We forgo any kind of previouslies this week, largely because they're irrelevant. Instead, we get some scrolling exposition -- in a scrolling style of white text with red emphasis that is an homage to Blade Runner and few movies are worthier of homage -- that explains that the Observers started kicking humanity's ass in 2015, with human uprisings proving bloody and futile. Survivors became known as "natives" while some humans showed their allegiance to the Observers and were marked and became known as "loyalists." Fringe is still an ongoing concern, but it's been reduced and is now essentially a police force after the original Fringe team fought the invasion and was defeated.

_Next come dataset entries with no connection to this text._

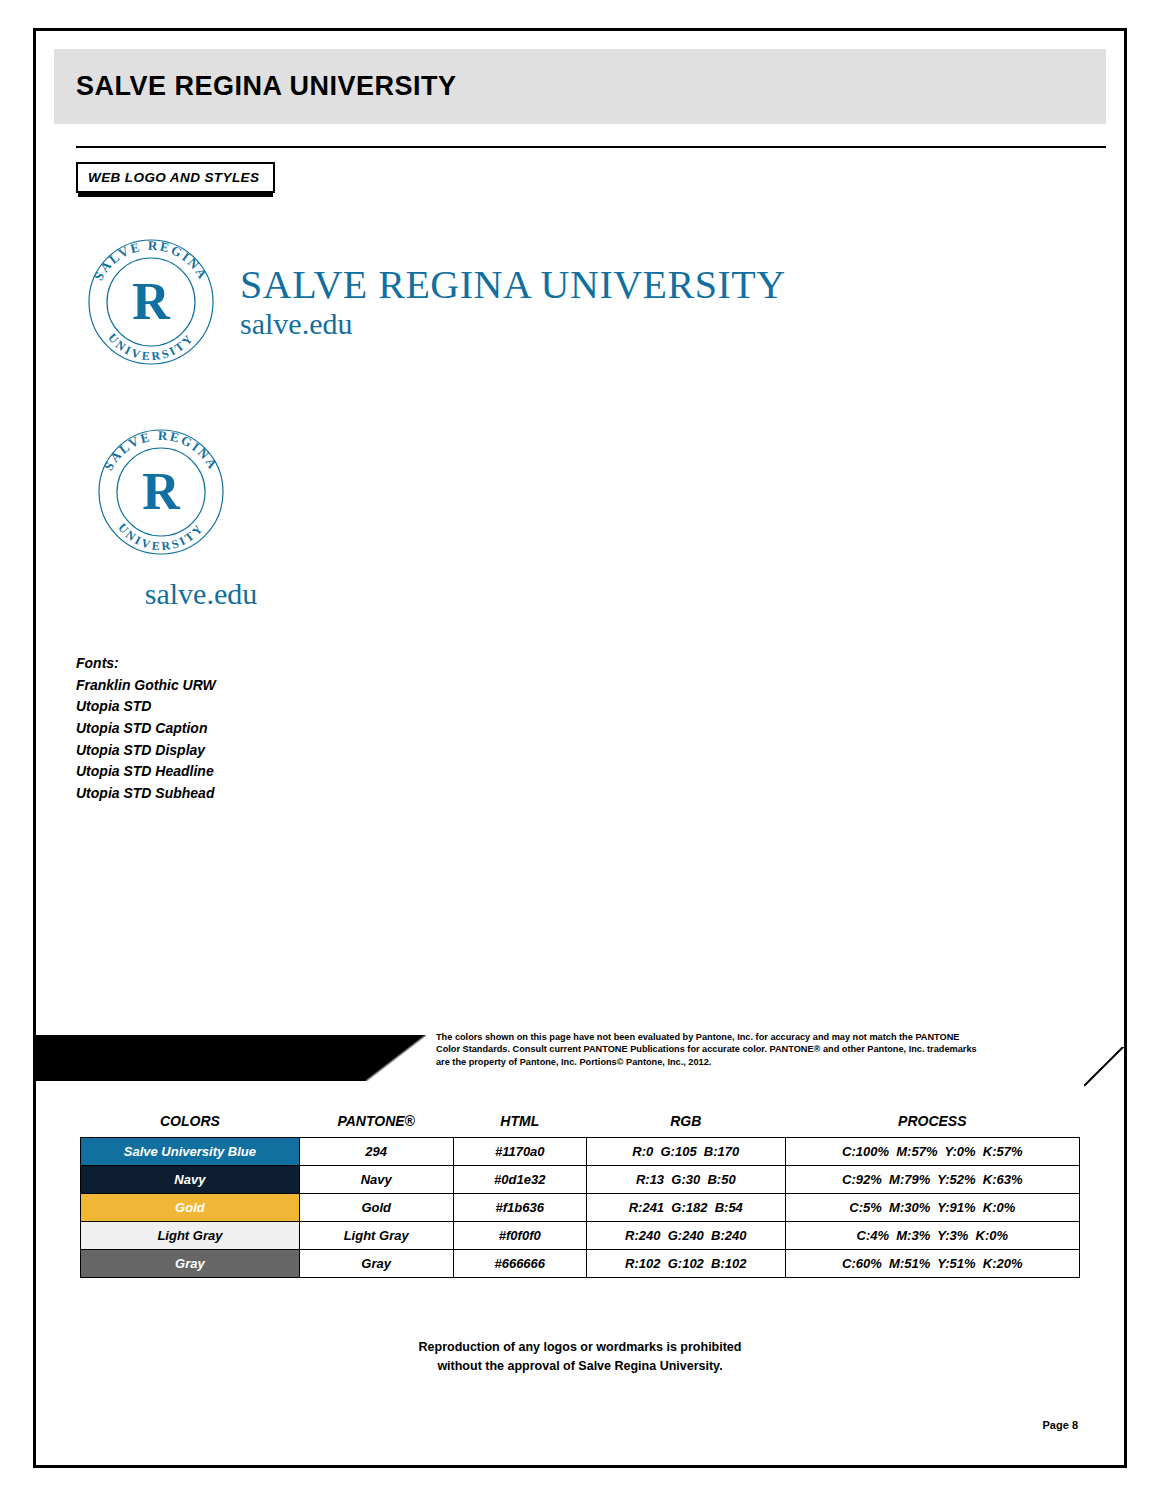SALVE REGINA UNIVERSITY
WEB LOGO AND STYLES
SALVE REGINA UNIVERSITY R
SALVE REGINA UNIVERSITY
salve.edu
SALVE REGINA UNIVERSITY R
salve.edu
Fonts:
Franklin Gothic URW
Utopia STD
Utopia STD Caption
Utopia STD Display
Utopia STD Headline
Utopia STD Subhead
The colors shown on this page have not been evaluated by Pantone, Inc. for accuracy and may not match the PANTONE
Color Standards. Consult current PANTONE Publications for accurate color. PANTONE® and other Pantone, Inc. trademarks
are the property of Pantone, Inc. Portions© Pantone, Inc., 2012.
| COLORS | PANTONE® | HTML | RGB | PROCESS |
| --- | --- | --- | --- | --- |
| Salve University Blue | 294 | #1170a0 | R:0 G:105 B:170 | C:100% M:57% Y:0% K:57% |
| Navy | Navy | #0d1e32 | R:13 G:30 B:50 | C:92% M:79% Y:52% K:63% |
| Gold | Gold | #f1b636 | R:241 G:182 B:54 | C:5% M:30% Y:91% K:0% |
| Light Gray | Light Gray | #f0f0f0 | R:240 G:240 B:240 | C:4% M:3% Y:3% K:0% |
| Gray | Gray | #666666 | R:102 G:102 B:102 | C:60% M:51% Y:51% K:20% |
Reproduction of any logos or wordmarks is prohibited
without the approval of Salve Regina University.
Page 8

"The resistance was quickly overcome... or so they thought" are the final words on the screen, before we land in Boston in the year 2036, and a young woman with long, straight blonde hair strides purposefully through a deserted back alley before ringing the doorbell at some skeevy entrance. It's answered by a burly guy with a goatee and Observer lettering across his right cheek. Either this is a loyalist or tattoos in 2036 are really, really lame.

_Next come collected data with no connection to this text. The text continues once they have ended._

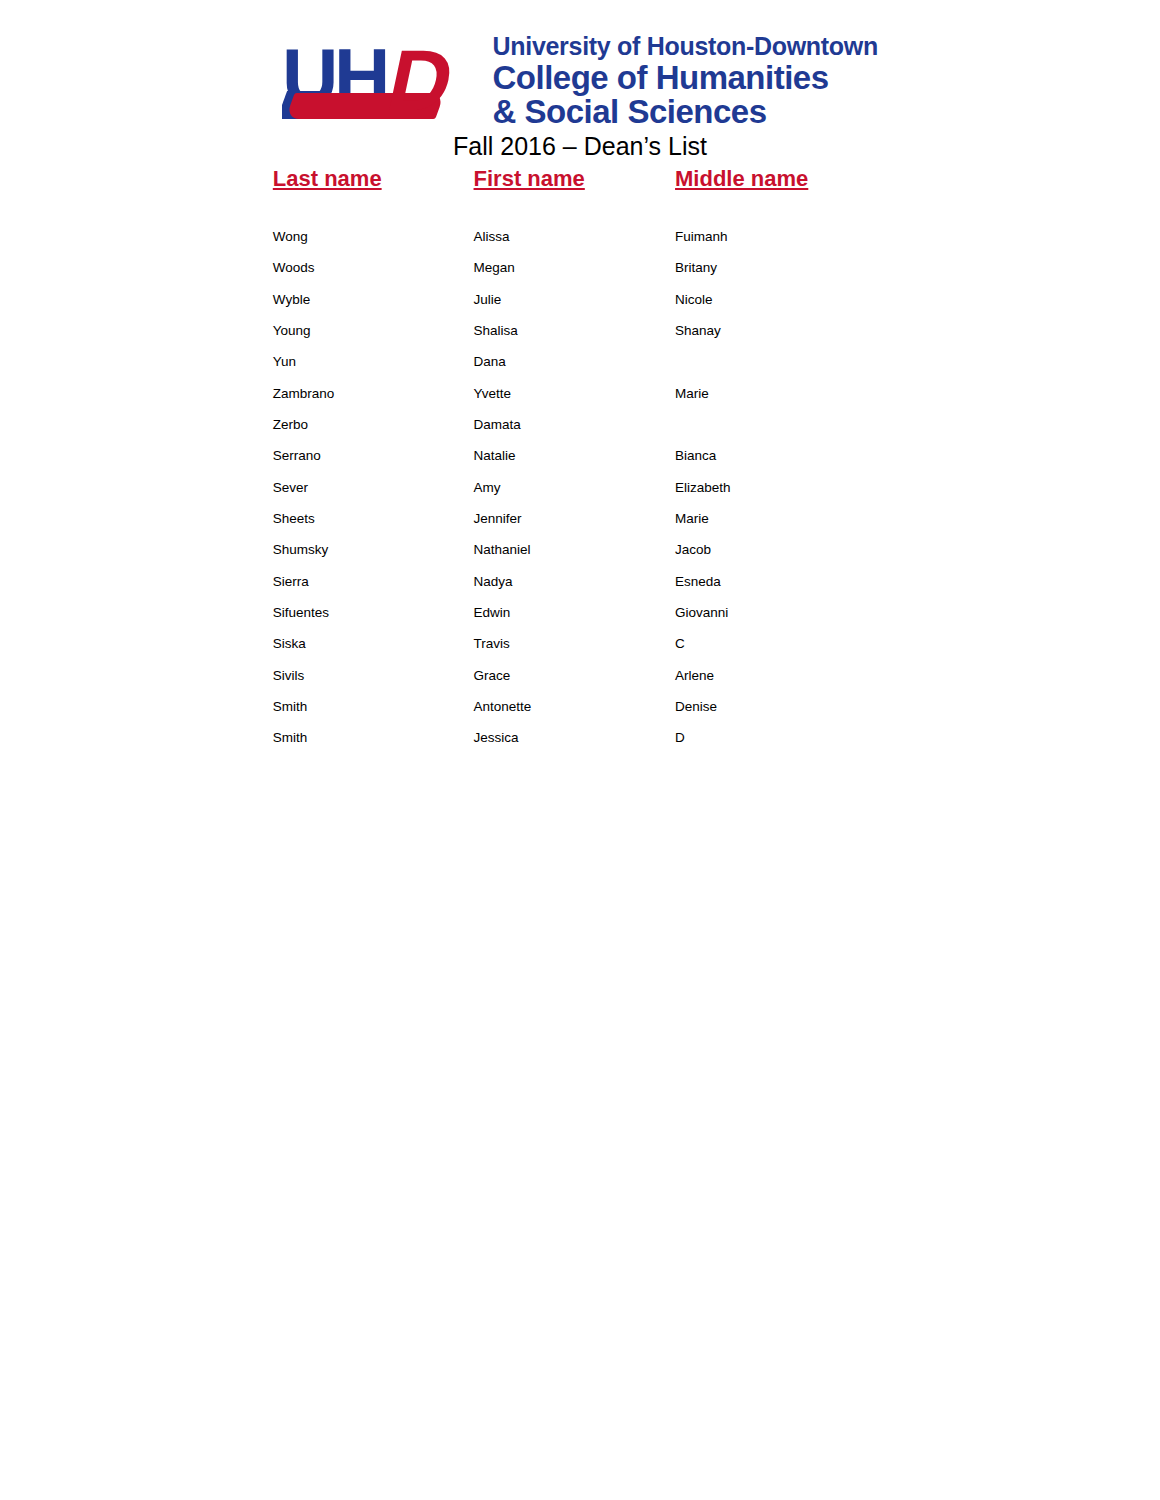U H D
University of Houston-Downtown
College of Humanities
& Social Sciences
Fall 2016 – Dean’s List
| Last name | First name | Middle name |
| --- | --- | --- |
| Wong | Alissa | Fuimanh |
| Woods | Megan | Britany |
| Wyble | Julie | Nicole |
| Young | Shalisa | Shanay |
| Yun | Dana | |
| Zambrano | Yvette | Marie |
| Zerbo | Damata | |
| Serrano | Natalie | Bianca |
| Sever | Amy | Elizabeth |
| Sheets | Jennifer | Marie |
| Shumsky | Nathaniel | Jacob |
| Sierra | Nadya | Esneda |
| Sifuentes | Edwin | Giovanni |
| Siska | Travis | C |
| Sivils | Grace | Arlene |
| Smith | Antonette | Denise |
| Smith | Jessica | D |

"Agent," he says and lets her in to a brightly lit 21st-century speakeasy, strings of white lights hanging everywhere. The place is filled with Observers, varying only in whether they have their hats on our off. There are women serving drinks, too and an Observer pulls one onto his lap. A human -- no writing on his cheek -- tells the Observer that she's got the next shift: "You guys keep taking my girls, you're gonna put me out of business," he says. The Observer tells the man to get a new girl -- because I guess the Observers are not just emotionless watchers, but also potential rapists? -- and throws the woman into his now vacant seat. He's gotten up so he can stare defiantly at the human -- I guess this would be a "native" -- who then punches him in the gut. He's quickly seized by a couple of loyalists in uniform and held for an Observer, who seems to have a little seniority judging from the deference of those around him. "You seem to be quite... agitated," he says to the native, who immediately spits at him. Not a good move. The Observer starts staring him down -- you know, like Larry David does when he's trying to figure out if someone is lying or not. Generally though, when Larry David does it the other person doesn't start bleeding from the ears, as this poor bastard does.
Then he's hit from behind or something by the blonde agent, much to the Observer's annoyance. But she points out this is a native and therefore her jurisdiction. She apologizes to the Observer, named "Capt. Windmark," and says sure Windmark could "wipe him," but then there'd be an inquiry and paperwork and the club would be shut down for two days and she'd lose a lot of kickbacks.